An innovative life-extending drug for treating mutation-positive locally advanced or metastatic non-small-cell lung cancer (NSCLC) in adults is being recommended by NICE as an option for use within the Cancer Drugs Fund.
NICE has today (Thursday, 3 March) published its final appraisal document on sotorasib (also known as Lumykras and made by Amgen), a once-a-day tablet, which is being recommended for people with the KRAS G12C gene mutation of non-small-cell lung cancer who have progressed on, or are intolerant to, platinum-based chemotherapy and/or immunotherapy.
Over 500 people in England are eligible to receive this treatment in 2022, which is the first active new technology to come through the Innovative Licensing and Access Pathway (ILAP) and receive a positive recommendation from NICE.
Lung cancer is the third most common cancer in the UK, with over 48,000 new cases diagnosed each year, and KRAS is the most commonly mutated gene in lung cancer.
NSCLC accounts for around 85% of all lung cancers and KRAS G12C is the most commonly mutated gene in NSCLC, occurring in 12% of NSCLC tumours in the UK.
The current treatment for NSCLC is platinum-based chemotherapy and/or immunotherapy and sotorasib can be used after chemotherapy.
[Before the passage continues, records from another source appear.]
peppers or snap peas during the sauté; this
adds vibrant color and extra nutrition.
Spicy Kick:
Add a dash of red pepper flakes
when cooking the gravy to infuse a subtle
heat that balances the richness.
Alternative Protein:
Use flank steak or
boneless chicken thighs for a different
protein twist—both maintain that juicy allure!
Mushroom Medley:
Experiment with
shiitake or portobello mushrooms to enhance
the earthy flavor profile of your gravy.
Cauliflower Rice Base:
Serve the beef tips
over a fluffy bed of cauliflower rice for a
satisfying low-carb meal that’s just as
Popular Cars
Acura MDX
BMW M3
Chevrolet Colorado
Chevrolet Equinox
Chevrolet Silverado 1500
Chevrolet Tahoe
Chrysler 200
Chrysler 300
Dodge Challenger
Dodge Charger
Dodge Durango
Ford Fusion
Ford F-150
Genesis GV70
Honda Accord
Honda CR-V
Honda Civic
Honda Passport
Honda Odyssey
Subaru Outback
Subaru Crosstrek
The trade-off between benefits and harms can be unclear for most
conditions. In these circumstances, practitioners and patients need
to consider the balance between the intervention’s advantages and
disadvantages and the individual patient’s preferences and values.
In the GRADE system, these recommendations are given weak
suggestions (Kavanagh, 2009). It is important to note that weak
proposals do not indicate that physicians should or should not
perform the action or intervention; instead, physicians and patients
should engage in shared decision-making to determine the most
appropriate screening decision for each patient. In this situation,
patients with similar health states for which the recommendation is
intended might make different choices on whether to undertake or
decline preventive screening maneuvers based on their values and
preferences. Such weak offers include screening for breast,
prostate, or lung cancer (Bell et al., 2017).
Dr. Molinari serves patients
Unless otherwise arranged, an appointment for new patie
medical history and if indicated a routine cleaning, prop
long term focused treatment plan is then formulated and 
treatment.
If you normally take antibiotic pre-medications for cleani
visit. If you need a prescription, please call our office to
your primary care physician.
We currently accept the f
There were previously no targeted treatment options for the KRAS G12C mutation and a poor prognosis for patients.
Helen Knight, programme director in the Centre for Health Technology Evaluation at NICE, said: “We are determined to continue providing people with early access to innovative treatments, such as sotorasib, which has the potential to not only extend the lives of those with the KRAS G12C gene mutation of non-small-cell lung cancer but improve their quality of life.
“Results from trial data suggest that, after platinum-based chemotherapy, sotorasib, which is the first targeted treatment for the KRAS G12C gene mutation, increases the time before the cancer gets worse and how long people live compared with current treatments.
“Our committee found there was a lack of suitable targeted treatments for KRAS G12C mutation-positive locally advanced or metastatic NSCLC, and that sotorasib has the potential to deliver physical and psychological benefits to patients.
“While sotorasib cannot be recommended for routine use in the NHS at this stage it is being recommended for use in the Cancer Drugs Fund so that further direct comparative data, long-term evidence and information around cost effectiveness can be collected and reassessed by NICE in the future.”
A confidential price discount has been agreed between NHS England and Improvement and the company, through a managed access agreement, and the treatment is available to patients from today.